- Other names: Hyposmia-nasal and ocular hypoplasia-hypogonadotropic hypogonadism syndrome; Bosma syndrome;
- Specialty: Medical genetics
- Symptoms: Arrhinia; Microphthalmia; Hypogonadotropic hypogonadism;
- Causes: Mutations in SMCHD1 gene

= Bosma arhinia microphthalmia syndrome =

Genetic disorder

Bosma arhinia microphthalmia syndrome (BAMS) is a rare genetic disorder characterized by nasal and ocular abnormalities, often accompanied by endocrine dysfunction.

== Presentation ==
The typical indicator of BAMS is arrhinia, characterized by the complete absence of an external nose or, in some cases, a severely underdeveloped (hypoplastic) nose. This is often accompanied by the absence of olfactory bulb, leading to impaired smell (hyposmia or anosmia) and taste (ageusia).

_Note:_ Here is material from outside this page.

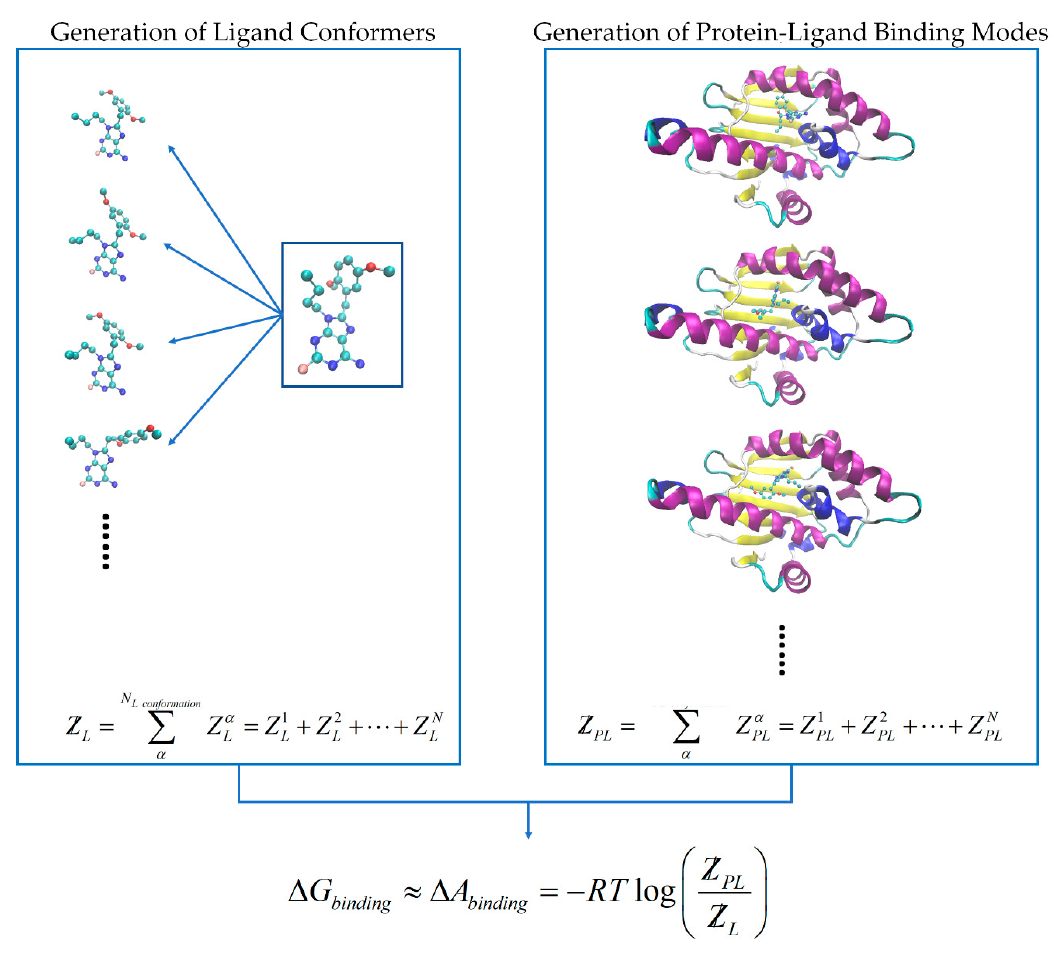
Figure 11. A flow chart for the ensemble energy calculation protocol employed in this work. Both bound-state and free-state ensembles were generated using the programs indicated (Heatmap docking and MT-CS). The final free energy change was then calculated using the ratio of partition functions Z / Z PL L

Patients typically exhibit microphthalmia (abnormally small eyeballs) or anophthalmia (absence of eyeballs), resulting in severe vision impairment or blindness. Additional eye abnormalities may include colobomas, cataracts, and nasolacrimal duct obstruction. Common craniofacial abnormalities include a high-arched or cleft palate, absence of paranasal sinuses, choanal atresia, and a hypoplastic maxilla. Some patients may also present with external ear abnormalities. BAMS is associated with hypogonadotropic hypogonadism, leading to absent or delayed puberty and sexual development. This can manifest as underdeveloped genitals in males and lack of breast development or menstruation in females. Despite the severe craniofacial abnormalities, patients with BAMS typically have normal cognition and intellectual abilities.

== Genetics ==
Bosma arhinia microphthalmia syndrome is primarily caused by de novo mutations in the N-terminal GHKL-type ATPase domain of the SMCHD1 gene, which encodes a protein that regulates chromatin structure and gene silencing during embryogenesis and is important for craniofacial development. The mutations are thought to produce a gain-of-function effect that disrupts normal nasal and ocular development. BAMS follows an autosomal dominant inheritance pattern, so a single mutated copy of SMCHD1 can cause the disorder.

== Diagnosis ==
The condition is typically diagnosed at birth from physical examination findings such as the absence of the nose and small or absent eyes. However, genetic testing is needed to confirm the diagnosis by using techniques such as next-generation sequencing to identify mutations in the SMCHD1 gene. Genetic testing is required to distinguish BAMS from other syndromes that present with similar craniofacial abnormalities, such as CHARGE syndrome or Treacher Collins syndrome.

== Treatment ==
Treatment is symptomatic and individualised, and usually requires a team of pediatricians, endocrinologists, ophthalmologists, and craniofacial surgeons. Nasal reconstruction and ocular prosthesis have been used to improve breathing and the cosmetic appearance of the face.

Individuals with BAMS commonly experience hypogonadotropic hypogonadism due to disrupted gonadotropin-releasing hormone (GnRH) neurons. Hormone therapy can help manage this condition by supplementing deficient hormones. Genetic counseling and psychological support are often recommended for patients and their families.